(Entries taken from a collection)
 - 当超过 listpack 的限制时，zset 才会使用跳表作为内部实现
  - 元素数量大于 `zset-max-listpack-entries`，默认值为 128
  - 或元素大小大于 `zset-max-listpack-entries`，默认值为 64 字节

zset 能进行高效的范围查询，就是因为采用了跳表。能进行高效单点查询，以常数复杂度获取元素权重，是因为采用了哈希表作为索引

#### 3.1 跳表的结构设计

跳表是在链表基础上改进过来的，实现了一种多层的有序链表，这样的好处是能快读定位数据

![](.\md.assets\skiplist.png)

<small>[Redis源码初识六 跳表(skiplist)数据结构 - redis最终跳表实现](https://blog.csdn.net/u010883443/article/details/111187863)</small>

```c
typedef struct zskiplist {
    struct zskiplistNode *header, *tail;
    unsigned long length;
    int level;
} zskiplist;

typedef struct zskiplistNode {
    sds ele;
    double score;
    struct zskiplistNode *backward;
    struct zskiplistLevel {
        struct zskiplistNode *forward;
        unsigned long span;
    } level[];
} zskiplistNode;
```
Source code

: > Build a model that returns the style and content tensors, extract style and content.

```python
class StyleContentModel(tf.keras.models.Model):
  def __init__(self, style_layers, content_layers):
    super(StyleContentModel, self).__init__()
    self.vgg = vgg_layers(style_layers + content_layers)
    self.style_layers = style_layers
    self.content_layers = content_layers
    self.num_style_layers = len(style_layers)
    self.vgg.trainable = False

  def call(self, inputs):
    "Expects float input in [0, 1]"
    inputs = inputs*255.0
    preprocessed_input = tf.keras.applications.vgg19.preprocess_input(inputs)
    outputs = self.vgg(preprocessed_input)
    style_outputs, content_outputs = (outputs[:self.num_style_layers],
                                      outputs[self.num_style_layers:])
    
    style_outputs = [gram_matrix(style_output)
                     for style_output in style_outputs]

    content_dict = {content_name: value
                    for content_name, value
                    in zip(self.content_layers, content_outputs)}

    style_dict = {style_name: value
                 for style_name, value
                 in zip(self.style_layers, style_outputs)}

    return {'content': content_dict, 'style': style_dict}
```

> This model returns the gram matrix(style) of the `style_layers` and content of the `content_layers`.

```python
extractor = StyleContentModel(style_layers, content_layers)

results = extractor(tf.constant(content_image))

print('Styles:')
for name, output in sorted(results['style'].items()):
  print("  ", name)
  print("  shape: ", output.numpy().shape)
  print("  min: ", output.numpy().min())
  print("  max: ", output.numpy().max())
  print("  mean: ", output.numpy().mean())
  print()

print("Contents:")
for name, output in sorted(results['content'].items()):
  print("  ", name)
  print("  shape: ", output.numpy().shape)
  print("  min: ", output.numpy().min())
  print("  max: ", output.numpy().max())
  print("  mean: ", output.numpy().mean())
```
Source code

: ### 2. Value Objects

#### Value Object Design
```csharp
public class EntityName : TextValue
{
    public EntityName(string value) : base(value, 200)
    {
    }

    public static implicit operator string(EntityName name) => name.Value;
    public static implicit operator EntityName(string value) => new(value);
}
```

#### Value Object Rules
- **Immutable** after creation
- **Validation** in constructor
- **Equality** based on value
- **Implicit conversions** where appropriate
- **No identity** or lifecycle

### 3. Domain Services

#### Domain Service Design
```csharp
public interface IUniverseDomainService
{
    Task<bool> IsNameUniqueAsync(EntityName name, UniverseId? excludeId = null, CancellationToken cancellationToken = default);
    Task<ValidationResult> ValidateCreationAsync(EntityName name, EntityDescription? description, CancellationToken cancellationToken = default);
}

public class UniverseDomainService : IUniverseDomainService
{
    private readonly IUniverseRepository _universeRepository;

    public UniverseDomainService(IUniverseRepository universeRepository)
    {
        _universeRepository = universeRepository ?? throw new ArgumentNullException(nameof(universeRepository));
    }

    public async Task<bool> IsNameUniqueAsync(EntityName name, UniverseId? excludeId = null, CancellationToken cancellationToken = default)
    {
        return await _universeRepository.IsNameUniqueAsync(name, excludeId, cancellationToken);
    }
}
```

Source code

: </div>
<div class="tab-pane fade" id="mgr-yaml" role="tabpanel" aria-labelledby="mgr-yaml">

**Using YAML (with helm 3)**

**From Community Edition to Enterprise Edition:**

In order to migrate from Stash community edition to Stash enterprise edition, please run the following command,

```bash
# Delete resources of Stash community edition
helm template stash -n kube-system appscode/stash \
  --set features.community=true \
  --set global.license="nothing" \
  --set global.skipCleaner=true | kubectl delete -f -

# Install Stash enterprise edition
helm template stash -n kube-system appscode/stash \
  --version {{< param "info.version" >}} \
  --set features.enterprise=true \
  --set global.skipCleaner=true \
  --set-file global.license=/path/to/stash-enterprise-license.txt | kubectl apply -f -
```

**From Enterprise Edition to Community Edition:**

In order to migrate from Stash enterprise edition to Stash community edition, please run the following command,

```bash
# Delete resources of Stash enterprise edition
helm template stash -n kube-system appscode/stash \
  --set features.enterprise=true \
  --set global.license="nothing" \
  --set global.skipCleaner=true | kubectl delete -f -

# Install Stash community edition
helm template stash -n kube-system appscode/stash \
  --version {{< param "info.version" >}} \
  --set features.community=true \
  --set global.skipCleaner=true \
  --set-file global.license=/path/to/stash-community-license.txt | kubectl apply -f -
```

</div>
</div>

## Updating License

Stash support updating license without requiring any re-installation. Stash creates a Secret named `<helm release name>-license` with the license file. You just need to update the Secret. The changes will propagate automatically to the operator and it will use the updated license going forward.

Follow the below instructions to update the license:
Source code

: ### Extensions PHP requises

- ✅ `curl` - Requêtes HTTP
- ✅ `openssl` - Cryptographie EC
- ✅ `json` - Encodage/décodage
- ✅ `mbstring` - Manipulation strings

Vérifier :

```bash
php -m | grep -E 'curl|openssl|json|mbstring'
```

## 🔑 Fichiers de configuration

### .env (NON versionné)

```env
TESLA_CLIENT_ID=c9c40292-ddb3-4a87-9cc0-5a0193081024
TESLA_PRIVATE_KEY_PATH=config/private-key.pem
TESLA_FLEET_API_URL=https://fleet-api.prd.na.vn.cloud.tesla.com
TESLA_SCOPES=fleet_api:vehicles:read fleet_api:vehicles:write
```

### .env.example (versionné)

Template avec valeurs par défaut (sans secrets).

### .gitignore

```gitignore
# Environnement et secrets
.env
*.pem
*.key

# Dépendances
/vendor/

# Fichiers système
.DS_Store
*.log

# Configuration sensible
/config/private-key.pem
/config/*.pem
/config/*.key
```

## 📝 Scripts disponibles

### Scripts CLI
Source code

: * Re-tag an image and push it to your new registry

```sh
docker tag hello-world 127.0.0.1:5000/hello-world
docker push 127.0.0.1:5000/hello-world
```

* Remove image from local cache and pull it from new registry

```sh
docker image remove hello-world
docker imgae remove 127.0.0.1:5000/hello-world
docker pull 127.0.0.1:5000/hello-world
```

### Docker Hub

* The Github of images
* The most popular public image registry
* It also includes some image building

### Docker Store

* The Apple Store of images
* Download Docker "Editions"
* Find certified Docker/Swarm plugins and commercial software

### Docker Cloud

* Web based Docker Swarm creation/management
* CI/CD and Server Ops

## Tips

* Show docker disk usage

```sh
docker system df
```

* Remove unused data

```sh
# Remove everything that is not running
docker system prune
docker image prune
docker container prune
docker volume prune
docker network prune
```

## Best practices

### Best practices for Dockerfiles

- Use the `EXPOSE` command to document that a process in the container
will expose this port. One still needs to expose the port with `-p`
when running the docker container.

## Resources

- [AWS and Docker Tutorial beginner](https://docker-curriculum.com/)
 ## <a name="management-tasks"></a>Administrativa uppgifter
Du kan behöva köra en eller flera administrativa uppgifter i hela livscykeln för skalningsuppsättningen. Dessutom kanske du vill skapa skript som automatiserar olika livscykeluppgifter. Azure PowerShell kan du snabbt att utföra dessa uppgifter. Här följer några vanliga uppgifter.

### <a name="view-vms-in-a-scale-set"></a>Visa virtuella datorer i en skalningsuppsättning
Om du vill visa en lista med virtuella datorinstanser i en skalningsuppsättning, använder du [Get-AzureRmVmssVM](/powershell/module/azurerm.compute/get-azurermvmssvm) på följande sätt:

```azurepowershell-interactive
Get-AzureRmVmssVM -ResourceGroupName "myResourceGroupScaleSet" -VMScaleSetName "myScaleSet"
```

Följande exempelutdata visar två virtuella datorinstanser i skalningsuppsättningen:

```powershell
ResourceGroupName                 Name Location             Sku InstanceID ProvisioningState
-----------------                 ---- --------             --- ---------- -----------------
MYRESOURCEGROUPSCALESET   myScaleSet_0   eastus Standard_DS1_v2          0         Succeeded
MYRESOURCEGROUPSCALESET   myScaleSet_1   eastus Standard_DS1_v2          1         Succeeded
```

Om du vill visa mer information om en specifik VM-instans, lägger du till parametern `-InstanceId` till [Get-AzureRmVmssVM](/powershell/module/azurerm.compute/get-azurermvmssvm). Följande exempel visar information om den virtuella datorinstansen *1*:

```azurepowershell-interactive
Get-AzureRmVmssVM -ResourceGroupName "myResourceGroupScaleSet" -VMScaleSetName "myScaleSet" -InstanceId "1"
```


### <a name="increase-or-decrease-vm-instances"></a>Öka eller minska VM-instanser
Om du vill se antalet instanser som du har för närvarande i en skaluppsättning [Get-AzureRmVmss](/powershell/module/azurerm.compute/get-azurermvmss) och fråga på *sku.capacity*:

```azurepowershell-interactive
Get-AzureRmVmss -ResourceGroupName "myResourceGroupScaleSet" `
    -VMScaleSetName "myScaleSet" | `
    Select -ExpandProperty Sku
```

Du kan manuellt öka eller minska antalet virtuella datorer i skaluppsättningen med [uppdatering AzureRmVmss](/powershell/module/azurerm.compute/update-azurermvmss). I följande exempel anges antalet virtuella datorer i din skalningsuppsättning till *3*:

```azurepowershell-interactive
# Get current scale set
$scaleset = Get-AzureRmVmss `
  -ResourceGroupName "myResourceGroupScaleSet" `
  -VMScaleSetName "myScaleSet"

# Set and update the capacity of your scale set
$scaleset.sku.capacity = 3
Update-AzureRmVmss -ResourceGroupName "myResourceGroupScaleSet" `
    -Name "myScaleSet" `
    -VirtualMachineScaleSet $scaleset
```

→ What to produce
Check each line in the records above for the word "push". Return those that have it.

→ Exercise output
: * Re-tag an image and push it to your new registry
docker push 127.0.0.1:5000/hello-world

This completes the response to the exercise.